--- BRIEF ---
Copy out the text word for word, starting at the line that contains "这张妈正在欢天喜地，忽闻此言" and continuing through the line that contains "写春红骄贵，虽使虎头复生亦无".

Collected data
···

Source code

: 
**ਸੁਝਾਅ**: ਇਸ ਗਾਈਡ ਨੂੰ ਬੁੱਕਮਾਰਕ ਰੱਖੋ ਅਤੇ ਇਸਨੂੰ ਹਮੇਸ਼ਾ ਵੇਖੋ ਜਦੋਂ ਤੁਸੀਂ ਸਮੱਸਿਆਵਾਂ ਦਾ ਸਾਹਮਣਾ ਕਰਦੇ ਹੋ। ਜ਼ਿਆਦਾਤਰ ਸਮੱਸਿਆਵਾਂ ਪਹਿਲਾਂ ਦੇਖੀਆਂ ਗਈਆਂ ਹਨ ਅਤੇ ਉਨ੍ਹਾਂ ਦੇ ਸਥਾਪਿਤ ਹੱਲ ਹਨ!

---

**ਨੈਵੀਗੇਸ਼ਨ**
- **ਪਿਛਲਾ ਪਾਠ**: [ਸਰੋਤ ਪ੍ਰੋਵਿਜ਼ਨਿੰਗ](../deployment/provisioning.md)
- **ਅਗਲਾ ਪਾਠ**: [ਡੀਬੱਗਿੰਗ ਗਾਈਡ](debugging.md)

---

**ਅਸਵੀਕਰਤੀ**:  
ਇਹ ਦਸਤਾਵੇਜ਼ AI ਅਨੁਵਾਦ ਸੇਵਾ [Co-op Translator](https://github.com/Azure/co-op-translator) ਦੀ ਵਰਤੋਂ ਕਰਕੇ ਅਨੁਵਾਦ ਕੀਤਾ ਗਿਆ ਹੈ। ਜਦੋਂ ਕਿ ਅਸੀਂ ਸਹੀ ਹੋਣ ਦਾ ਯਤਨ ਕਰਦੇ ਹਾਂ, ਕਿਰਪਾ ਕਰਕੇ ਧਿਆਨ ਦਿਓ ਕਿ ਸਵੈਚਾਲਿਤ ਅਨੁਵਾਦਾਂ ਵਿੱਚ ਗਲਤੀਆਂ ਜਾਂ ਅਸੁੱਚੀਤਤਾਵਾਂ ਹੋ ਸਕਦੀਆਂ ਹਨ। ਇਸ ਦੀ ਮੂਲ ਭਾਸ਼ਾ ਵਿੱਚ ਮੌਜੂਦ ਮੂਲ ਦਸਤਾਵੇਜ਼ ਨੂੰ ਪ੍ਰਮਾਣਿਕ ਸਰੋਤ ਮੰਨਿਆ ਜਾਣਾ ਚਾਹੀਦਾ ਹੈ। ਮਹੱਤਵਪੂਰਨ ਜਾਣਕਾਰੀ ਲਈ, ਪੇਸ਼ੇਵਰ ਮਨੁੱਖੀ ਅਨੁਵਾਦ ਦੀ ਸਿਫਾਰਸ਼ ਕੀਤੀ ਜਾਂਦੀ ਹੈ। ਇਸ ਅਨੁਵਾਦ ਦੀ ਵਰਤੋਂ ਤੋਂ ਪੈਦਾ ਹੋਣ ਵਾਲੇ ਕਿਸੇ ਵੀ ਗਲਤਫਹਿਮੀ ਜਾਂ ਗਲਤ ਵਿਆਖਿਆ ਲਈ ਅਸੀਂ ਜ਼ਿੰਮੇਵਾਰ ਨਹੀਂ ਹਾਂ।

···

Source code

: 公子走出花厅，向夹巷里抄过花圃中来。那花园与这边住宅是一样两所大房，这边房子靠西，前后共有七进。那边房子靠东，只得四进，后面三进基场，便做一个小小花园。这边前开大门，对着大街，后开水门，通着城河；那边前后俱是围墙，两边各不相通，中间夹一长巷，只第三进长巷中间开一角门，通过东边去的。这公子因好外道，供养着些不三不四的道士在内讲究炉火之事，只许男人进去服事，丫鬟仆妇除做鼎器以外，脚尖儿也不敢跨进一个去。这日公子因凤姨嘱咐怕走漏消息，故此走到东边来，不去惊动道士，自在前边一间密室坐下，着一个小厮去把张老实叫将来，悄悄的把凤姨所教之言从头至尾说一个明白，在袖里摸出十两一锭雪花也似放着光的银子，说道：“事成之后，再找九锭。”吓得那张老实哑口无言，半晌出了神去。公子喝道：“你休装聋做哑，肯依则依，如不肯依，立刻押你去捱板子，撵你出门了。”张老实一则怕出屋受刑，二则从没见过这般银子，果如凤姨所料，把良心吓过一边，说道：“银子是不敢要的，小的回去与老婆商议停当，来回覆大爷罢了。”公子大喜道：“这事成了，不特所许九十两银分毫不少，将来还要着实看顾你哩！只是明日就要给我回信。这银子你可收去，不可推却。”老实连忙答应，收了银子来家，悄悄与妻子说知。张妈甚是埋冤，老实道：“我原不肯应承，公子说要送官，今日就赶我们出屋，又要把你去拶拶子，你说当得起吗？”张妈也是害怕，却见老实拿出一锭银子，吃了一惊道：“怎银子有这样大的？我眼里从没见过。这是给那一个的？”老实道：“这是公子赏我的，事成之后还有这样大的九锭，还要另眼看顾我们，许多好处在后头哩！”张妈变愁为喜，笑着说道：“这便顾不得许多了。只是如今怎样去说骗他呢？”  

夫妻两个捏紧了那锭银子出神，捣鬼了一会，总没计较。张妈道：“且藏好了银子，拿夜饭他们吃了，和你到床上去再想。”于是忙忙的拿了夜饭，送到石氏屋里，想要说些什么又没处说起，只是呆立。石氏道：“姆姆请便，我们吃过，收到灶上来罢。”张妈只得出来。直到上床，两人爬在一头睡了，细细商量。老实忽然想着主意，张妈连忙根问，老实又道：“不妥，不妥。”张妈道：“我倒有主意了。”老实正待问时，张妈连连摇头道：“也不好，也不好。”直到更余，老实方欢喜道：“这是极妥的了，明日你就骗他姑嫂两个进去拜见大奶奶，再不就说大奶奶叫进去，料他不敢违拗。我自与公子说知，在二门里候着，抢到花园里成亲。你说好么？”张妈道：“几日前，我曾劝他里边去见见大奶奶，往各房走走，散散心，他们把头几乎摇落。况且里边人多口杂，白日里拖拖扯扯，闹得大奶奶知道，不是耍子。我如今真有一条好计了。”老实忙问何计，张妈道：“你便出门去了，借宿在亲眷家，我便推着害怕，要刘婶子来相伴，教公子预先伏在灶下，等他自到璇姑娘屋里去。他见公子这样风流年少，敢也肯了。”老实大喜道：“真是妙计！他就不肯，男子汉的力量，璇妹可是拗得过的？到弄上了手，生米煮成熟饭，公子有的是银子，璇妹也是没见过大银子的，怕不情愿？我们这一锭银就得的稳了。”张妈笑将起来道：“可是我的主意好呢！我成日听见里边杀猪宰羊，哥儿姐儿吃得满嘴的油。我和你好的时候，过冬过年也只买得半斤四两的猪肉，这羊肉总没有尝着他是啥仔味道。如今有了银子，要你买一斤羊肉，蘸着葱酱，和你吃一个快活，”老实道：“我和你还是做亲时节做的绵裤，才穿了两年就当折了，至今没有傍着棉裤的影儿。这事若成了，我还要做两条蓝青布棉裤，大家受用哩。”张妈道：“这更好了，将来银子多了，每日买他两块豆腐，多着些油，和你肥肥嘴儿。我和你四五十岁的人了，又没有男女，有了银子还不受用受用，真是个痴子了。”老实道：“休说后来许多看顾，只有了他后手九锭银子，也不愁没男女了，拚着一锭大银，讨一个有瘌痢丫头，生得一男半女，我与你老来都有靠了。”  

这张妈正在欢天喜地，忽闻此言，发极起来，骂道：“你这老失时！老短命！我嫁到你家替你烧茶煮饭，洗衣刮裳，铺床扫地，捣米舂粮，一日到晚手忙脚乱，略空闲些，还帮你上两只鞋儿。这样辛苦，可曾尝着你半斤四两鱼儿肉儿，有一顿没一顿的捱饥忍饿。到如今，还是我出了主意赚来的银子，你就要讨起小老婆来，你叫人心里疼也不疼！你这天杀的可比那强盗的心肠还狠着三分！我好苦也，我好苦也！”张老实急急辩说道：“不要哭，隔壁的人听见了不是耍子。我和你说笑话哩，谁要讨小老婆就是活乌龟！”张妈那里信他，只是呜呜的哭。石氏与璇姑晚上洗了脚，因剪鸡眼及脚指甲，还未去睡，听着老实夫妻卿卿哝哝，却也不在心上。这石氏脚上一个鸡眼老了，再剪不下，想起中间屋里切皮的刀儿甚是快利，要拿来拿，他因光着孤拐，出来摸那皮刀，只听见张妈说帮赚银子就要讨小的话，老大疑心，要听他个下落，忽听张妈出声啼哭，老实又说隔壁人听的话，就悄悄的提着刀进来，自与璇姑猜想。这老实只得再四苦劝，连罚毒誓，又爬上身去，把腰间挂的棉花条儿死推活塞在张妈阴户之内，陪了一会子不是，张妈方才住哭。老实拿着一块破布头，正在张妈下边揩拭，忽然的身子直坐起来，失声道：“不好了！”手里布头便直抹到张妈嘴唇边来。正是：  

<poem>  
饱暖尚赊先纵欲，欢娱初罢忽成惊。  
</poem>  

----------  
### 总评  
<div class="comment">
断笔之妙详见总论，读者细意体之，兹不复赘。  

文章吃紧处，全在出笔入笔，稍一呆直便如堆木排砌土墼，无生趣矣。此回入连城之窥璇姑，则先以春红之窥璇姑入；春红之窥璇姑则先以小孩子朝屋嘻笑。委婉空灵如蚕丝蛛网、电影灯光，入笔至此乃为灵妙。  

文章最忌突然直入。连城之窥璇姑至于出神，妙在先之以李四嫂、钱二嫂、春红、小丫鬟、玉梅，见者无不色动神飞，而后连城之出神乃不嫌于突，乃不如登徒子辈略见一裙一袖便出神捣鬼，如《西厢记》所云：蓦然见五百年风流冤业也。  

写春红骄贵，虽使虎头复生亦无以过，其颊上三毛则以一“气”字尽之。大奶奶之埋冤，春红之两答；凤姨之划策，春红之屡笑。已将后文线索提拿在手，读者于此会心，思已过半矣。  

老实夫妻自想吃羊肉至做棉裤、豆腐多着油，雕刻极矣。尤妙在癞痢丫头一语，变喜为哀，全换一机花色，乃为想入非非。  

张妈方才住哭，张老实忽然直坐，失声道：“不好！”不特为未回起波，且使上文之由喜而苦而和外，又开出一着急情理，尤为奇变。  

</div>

···

--- SOLUTION FOR THIS EXERCISE ---
这张妈正在欢天喜地，忽闻此言，发极起来，骂道：“你这老失时！老短命！我嫁到你家替你烧茶煮饭，洗衣刮裳，铺床扫地，捣米舂粮，一日到晚手忙脚乱，略空闲些，还帮你上两只鞋儿。这样辛苦，可曾尝着你半斤四两鱼儿肉儿，有一顿没一顿的捱饥忍饿。到如今，还是我出了主意赚来的银子，你就要讨起小老婆来，你叫人心里疼也不疼！你这天杀的可比那强盗的心肠还狠着三分！我好苦也，我好苦也！”张老实急急辩说道：“不要哭，隔壁的人听见了不是耍子。我和你说笑话哩，谁要讨小老婆就是活乌龟！”张妈那里信他，只是呜呜的哭。石氏与璇姑晚上洗了脚，因剪鸡眼及脚指甲，还未去睡，听着老实夫妻卿卿哝哝，却也不在心上。这石氏脚上一个鸡眼老了，再剪不下，想起中间屋里切皮的刀儿甚是快利，要拿来拿，他因光着孤拐，出来摸那皮刀，只听见张妈说帮赚银子就要讨小的话，老大疑心，要听他个下落，忽听张妈出声啼哭，老实又说隔壁人听的话，就悄悄的提着刀进来，自与璇姑猜想。这老实只得再四苦劝，连罚毒誓，又爬上身去，把腰间挂的棉花条儿死推活塞在张妈阴户之内，陪了一会子不是，张妈方才住哭。老实拿着一块破布头，正在张妈下边揩拭，忽然的身子直坐起来，失声道：“不好了！”手里布头便直抹到张妈嘴唇边来。正是：  

<poem>  
饱暖尚赊先纵欲，欢娱初罢忽成惊。  
</poem>  

----------  
### 总评  
<div class="comment">
断笔之妙详见总论，读者细意体之，兹不复赘。  

文章吃紧处，全在出笔入笔，稍一呆直便如堆木排砌土墼，无生趣矣。此回入连城之窥璇姑，则先以春红之窥璇姑入；春红之窥璇姑则先以小孩子朝屋嘻笑。委婉空灵如蚕丝蛛网、电影灯光，入笔至此乃为灵妙。  

文章最忌突然直入。连城之窥璇姑至于出神，妙在先之以李四嫂、钱二嫂、春红、小丫鬟、玉梅，见者无不色动神飞，而后连城之出神乃不嫌于突，乃不如登徒子辈略见一裙一袖便出神捣鬼，如《西厢记》所云：蓦然见五百年风流冤业也。  

写春红骄贵，虽使虎头复生亦无以过，其颊上三毛则以一“气”字尽之。大奶奶之埋冤，春红之两答；凤姨之划策，春红之屡笑。已将后文线索提拿在手，读者于此会心，思已过半矣。  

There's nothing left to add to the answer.